I think there should counterfeit discussion & warning thread under Smashbox forum too.

I have posted about fake Smasbox earlier on general fake / ebay discission

http://specktra.net/f257/fake-smashb...7/#post1009612

So here is at least some names of sellers that sell fakes:

123jannat, kalenza, judy6926, kalawatrd, uptheblues181167, tiffytrading, onceushopucantstop 
	

	
	
		
		

		
			








6 x SMASHBOX Twist up cream Eyeshadow 6 shades new lot - eBay (item 220261601276 end time Jul-28-08 11:34:09 PDT)







JOB LOT SMASHBOX EYELINER EYE PENCILS LINER IN PEWTER - eBay (item 370072573275 end time Aug-03-08 09:01:32 PDT)







24 smashbox lip gloss in 8 color lipglosses/juicy tubes on eBay, also, Health Beauty, Wholesale Job Lots (end time 28-Jul-08 20:41:06 BST)







SmashBox Lipgloss 6 colours Shiny Lip Gloss x 2 BN on eBay, also, Lip Gloss, Make-Up Cosmetics, Health Beauty (end time 29-Jul-08 20:39:51 BST)
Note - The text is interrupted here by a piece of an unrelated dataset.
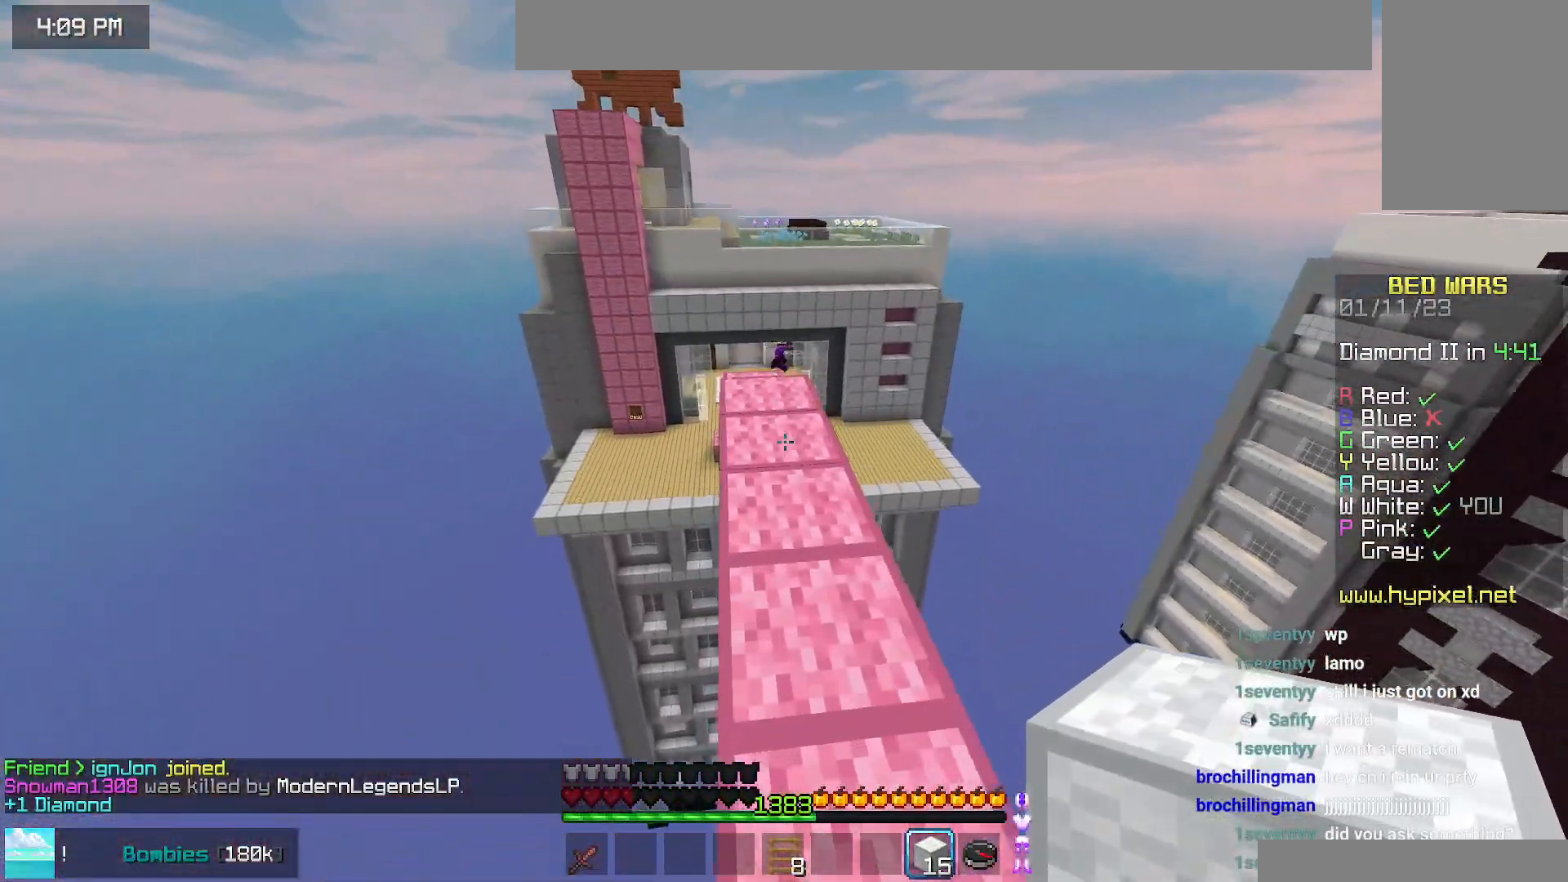
{"keys": ["space", "up"], "mouse": [], "events": []}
Smashbox Long Lasting Foundation (01) SPF15 & Lipgloss on eBay, also, Foundation, Make-Up Cosmetics, Health Beauty (end time 30-Jul-08 16:08:08 BST)







I don't understand why they are counterfeiting Smashbox???  It's got great items but isn't that hyped up and real items can be gotten fairly cheaply anyways.


----------



## sn0wbunnie (Aug 3, 2008)

Also, Smashbox is now being sold in drugstores in Canada, which I feel lowers the brand image and desirability of the brand.  If you can get it at a pharmacy, why bother faking it??


----------



## PolyphonicLove (Aug 4, 2008)

Wow. Those are some HORRIBLE fakes. And right now, Pixi, Jemma Kidd, and Napoleon are being sold at Target...I never cared for NP anyways, but that's besides the point...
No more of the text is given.